:: TEXT SHOWN ::

The Young Man and the Lake

In search of the pike that got away.

We have Lake Mary almost to ourselves, and despite pestilential winds that make me rethink that dream vacation to Tierra del Fuego, we're hooking bass like it's our job. The wife gets into a mossback right next to the shore, and even though it throws the hook right as she's landing it, I get a good glimpse. Six pounds if it was an ounce.

We slowly work our way around the shore, catching bass after bass, many of which are sporting fresh hooks ripped from the morning's other anglers. Even the noon hour, usually fishing's dead zone, brings success. But we're losing interest in hauling in two-pound largemouths. It's time to go after the big boys in Ladora.

A short walk up a hill along a well-manicured trail and Lake Mary, a quaint little cattailed pond with fishing bridges that practically whisper "Kids' Fishing Derby," gives way to wind-whipped, rock-dammed Lake Ladora. The dam, a large fall of riprap that punishes shoes, is where the action is. Right away I find a local property owner bait-casting for northerns atop the rocks.

:::

TASK 1 » In the fishing account about Lake Mary and Lake Ladora, what weight is guessed for the mossback that threw the hook?
TASK 2 » Carry the fishing account about Lake Mary and Lake Ladora forward from its last sentence.

:: RAW DATA ::

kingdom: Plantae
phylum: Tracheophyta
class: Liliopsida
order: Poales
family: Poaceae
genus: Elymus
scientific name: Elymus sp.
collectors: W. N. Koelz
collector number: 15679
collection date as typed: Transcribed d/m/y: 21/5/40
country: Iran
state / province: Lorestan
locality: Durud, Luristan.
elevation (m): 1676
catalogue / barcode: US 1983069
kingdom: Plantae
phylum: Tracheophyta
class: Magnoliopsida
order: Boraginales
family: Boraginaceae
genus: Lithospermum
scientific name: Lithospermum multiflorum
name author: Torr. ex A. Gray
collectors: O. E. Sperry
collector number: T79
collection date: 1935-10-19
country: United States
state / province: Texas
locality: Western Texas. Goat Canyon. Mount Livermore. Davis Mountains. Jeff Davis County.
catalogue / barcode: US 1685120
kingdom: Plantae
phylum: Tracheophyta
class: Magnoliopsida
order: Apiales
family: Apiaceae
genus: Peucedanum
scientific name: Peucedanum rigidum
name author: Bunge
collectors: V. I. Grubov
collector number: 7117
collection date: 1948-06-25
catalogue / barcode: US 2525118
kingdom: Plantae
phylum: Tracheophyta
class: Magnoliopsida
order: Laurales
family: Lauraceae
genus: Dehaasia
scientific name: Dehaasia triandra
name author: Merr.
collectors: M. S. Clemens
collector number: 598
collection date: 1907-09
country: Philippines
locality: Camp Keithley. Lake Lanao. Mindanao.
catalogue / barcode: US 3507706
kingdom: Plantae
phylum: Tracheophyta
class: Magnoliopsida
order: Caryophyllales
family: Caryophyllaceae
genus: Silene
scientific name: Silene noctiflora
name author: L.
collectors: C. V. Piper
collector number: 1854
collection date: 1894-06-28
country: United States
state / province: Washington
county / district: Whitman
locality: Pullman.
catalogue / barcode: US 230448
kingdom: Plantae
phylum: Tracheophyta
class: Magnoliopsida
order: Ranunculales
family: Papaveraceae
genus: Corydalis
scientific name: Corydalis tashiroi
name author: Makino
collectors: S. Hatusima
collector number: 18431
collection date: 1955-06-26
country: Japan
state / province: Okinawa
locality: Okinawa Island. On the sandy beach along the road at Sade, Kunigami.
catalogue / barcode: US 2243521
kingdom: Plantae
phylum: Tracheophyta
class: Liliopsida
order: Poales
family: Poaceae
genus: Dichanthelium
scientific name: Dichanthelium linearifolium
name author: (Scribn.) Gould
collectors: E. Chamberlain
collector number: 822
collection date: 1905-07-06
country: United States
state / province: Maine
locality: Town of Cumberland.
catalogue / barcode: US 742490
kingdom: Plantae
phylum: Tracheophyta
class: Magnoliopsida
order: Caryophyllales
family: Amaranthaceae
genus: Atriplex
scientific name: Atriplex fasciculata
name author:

:::

RIGHT ANSWER 1 » Six pounds.

RIGHT ANSWER 2 »
Ethan Wenberg

"I've caught eleven today," Tom Brown says as though even he doesn't believe it. "Most of them are caught right here," he adds, motioning to the water directly in front of us. Pike like to cruise shallow areas, near dams, in weed beds. He stops, his voice drops. "There's one now."

He's right. It looks like a shadow at first, a submerged log, a dark reflection off the building. But upon closer inspection, it turns out to be three-dimensional -- and moving. He drops his big jerk bait right in front of it and gives a twitch. There's motion, interest and...nothing. "You just have to get it right in front of his face."

Good advice, especially for someone like myself, who has never caught a northern bigger than a hammer handle. I don't have any jerk baits, so I pull out one of the biggest lures I own, a yellow spinner bait that I bought at age thirteen and probably haven't tied on a line since. Not three casts in, it happens.

Pike aren't like bass. Bass hit quickly and forcefully and jump out of the water with lots of tail-walking and head-shaking. A pike bite is subtle for a millisecond, a nibble. Then, all of a sudden, your rod is bent in half and you're trying to reel in a nuclear submarine. I don't even think about my woefully inadequate six-pound test. I don't think about my drag, which I have stupidly forgotten to loosen to prevent a broken line. I don't think about the very real possibility of the gale at my back knocking me forward into the lake, which they say is not swimmable. All I can think is, I am the greatest fisherman the world has ever known.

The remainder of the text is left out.